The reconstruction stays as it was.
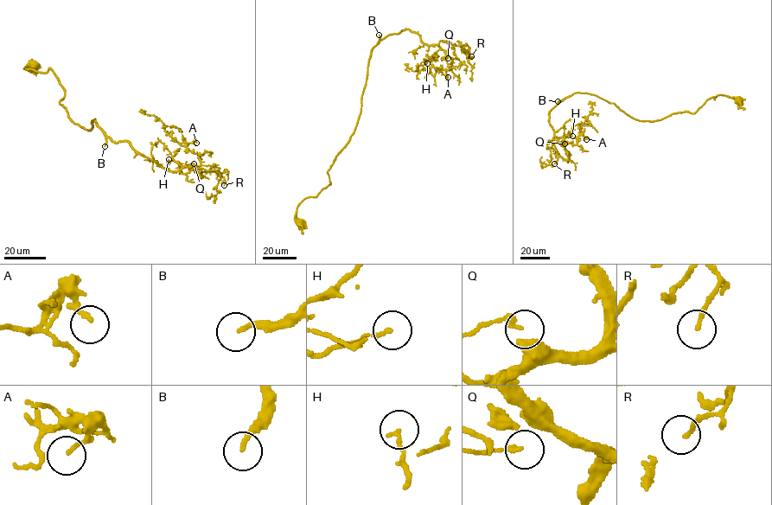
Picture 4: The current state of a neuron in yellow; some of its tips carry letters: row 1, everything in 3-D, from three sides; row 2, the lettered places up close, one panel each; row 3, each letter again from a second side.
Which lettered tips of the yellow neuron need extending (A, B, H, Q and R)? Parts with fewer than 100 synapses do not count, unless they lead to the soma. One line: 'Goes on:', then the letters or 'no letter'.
Goes on: B

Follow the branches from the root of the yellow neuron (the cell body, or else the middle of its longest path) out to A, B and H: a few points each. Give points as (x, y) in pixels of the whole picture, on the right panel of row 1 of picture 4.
A: (739, 99), (719, 95), (694, 113), (652, 121), (575, 92), (552, 108), (549, 123), (564, 146), (586, 139)
B: (739, 99), (719, 95), (694, 113), (673, 113), (652, 121), (634, 118), (615, 104), (586, 93), (558, 101)
H: (739, 99), (719, 95), (694, 113), (652, 121), (575, 92), (549, 113), (552, 139), (572, 136)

» **PROBLEM DETAILS**
All of the material above should be written out exactly as given, minus any images.

» **EXPECTED OUTPUT**
The reconstruction stays as it was.
Picture 4: The current state of a neuron in yellow; some of its tips carry letters: row 1, everything in 3-D, from three sides; row 2, the lettered places up close, one panel each; row 3, each letter again from a second side.
Which lettered tips of the yellow neuron need extending (A, B, H, Q and R)? Parts with fewer than 100 synapses do not count, unless they lead to the soma. One line: 'Goes on:', then the letters or 'no letter'.
Goes on: B

Follow the branches from the root of the yellow neuron (the cell body, or else the middle of its longest path) out to A, B and H: a few points each. Give points as (x, y) in pixels of the whole picture, on the right panel of row 1 of picture 4.
A: (739, 99), (719, 95), (694, 113), (652, 121), (575, 92), (552, 108), (549, 123), (564, 146), (586, 139)
B: (739, 99), (719, 95), (694, 113), (673, 113), (652, 121), (634, 118), (615, 104), (586, 93), (558, 101)
H: (739, 99), (719, 95), (694, 113), (652, 121), (575, 92), (549, 113), (552, 139), (572, 136)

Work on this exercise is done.